● TASK: Print the part of the wireless LAN passage below that opens with the words containing "There are two" and closes with "for all communication.", copied word for word.
++++ DOCUMENT PASSAGE ++++
There are two specific kinds of BSS's: an independent BSS (IBSS)
where stations directly communicate with one another without an
access point (AP), and an infrastructure BSS where an AP is used
for all communication.
[0008] FIG. 1 shows a typical configuration of a wireless LAN. As
shown in FIG. 1, the wireless LAN allows stations within a
predetermined distance of one another to wirelessly send and
receive data to and from one another without the need for floor
wiring similar to that of wired Ethernet. Thus, within the wireless
LAN, stations wirelessly communicate with one another so they are
free to move from place to place. As depicted in FIG. 1,
infrastructure BSS's may be combined with each other to form an
Extended Service Set (ESS). All stations within the infrastructure
BSS must communicate with one another through an AP. For example,
when a first station wishes to send a frame to a second station,
the frame is sent first to the AP, and then the AP delivers the
frame to the second station. Upon receipt of the frame, the second
station transmits an Ack frame confirming the receipt of the frame
to the first station through the AP. Thus, in the infrastructure
BSS, frame exchanges take two hops.
[0009] FIG. 2 shows Media Access Control (MAC) architecture
compliant with an IEEE 802.11 standard specification.
[0010] Referring to FIG. 2, a communication scheme in the
infrastructure BSS is mainly divided into two modes: Distributed
Coordination Function (DCF) and Point Coordination Function (PCF).
The PCF mode allows a special station called a Point Coordinator
(PC), which an AP mainly acts as, to transfer data between stations
without contention to media.
[0011] In the IBSS, an access to wireless media occurs in DCF mode.
The DCF mode is based on Carrier Sense Multiple Access with
Collision Avoidance (CSMA/CA) for high transmission efficiency
unlike the wired Ethernet which uses Carrier Sense Multiple Access
with Collision Detection (CSMA/CD). According to the CSMA/CA
mechanism, first, a check is made to see if a channel is idle, and
if the channel is idle, data transfer occurs. Meanwhile, the 802.11
DCF protocol adopts a scheme in which a sender transmits a frame
after waiting a random back-off time, even if the channel is idle,
in order to avoid frame collision between stations together with
CSMA/CA.
[0012] According to the IEEE 802.11 standard specification, a
single frame combining a plurality of information can be
transmitted in the PCF mode. For example, the frame may carry
data+acknowledgement (ACK), data+poll, data+ACK+poll, or ACK+poll
for transmission.
[0013] Although the IEEE 802.11 standard specification defines the
type of data frame using piggyback so as to transmit a frame
combining a plurality of information types, it does not define a
mechanism for determining when to apply piggyback. Actually, using
piggyback may either enhance or degrade communications efficiency,
depending on the status of a transfer medium or the size of data to
be transferred, compared to when the piggyback method is not
used.
SUMMARY OF THE INVENTION
[0014] The present invention provides a method for adaptively
determining whether to apply a piggyback method for wireless LAN
communications and a wireless LAN communication method employing
the same.
++++ DATA RECORDS ++++
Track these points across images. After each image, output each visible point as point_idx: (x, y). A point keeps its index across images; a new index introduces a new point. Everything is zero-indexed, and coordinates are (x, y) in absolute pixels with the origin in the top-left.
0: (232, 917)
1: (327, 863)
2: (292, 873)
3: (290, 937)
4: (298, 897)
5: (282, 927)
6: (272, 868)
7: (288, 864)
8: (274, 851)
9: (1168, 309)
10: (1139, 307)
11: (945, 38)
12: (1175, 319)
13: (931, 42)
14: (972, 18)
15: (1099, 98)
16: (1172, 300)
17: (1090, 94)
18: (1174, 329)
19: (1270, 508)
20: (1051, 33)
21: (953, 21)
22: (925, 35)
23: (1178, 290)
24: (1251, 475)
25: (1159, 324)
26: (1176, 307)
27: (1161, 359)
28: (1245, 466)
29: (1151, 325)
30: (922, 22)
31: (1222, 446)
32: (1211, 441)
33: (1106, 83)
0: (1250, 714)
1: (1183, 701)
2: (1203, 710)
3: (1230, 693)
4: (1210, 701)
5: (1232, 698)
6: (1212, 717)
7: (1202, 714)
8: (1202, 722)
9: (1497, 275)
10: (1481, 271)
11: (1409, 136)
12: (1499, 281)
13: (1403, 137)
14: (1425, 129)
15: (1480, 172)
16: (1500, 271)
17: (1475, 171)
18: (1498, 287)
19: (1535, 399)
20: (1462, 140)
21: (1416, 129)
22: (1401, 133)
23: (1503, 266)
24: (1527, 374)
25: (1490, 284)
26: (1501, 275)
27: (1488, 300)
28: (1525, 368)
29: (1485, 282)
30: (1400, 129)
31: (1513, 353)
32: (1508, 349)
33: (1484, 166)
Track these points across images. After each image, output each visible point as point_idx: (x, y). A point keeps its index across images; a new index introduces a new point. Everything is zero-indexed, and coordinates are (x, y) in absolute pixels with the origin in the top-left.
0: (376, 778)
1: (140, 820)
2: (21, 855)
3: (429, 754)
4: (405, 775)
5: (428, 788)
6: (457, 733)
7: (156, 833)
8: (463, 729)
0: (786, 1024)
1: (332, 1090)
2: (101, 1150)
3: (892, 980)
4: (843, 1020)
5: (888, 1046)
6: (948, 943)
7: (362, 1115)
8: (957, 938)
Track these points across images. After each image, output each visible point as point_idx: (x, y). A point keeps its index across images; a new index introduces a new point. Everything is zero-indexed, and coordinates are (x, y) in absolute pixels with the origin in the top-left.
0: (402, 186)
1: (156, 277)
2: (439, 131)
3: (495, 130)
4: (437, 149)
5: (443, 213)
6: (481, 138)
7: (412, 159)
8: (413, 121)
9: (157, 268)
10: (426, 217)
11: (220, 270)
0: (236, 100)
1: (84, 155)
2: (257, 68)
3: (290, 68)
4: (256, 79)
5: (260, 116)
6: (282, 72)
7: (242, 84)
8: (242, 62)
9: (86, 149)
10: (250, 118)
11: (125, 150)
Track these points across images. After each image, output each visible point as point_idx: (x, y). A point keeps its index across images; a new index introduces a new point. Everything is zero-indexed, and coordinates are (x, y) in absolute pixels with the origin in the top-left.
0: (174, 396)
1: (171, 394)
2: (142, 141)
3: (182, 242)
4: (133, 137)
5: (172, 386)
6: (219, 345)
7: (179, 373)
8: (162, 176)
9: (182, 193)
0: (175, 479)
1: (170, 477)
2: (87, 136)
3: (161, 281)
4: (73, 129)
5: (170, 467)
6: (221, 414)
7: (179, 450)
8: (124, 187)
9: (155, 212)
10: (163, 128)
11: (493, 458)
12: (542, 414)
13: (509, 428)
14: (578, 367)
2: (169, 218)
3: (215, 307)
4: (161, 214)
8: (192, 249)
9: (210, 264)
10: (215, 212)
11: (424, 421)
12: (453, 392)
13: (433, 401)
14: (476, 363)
++++
● ANSWER BOX:
There are two specific kinds of BSS's: an independent BSS (IBSS)
where stations directly communicate with one another without an
access point (AP), and an infrastructure BSS where an AP is used
for all communication.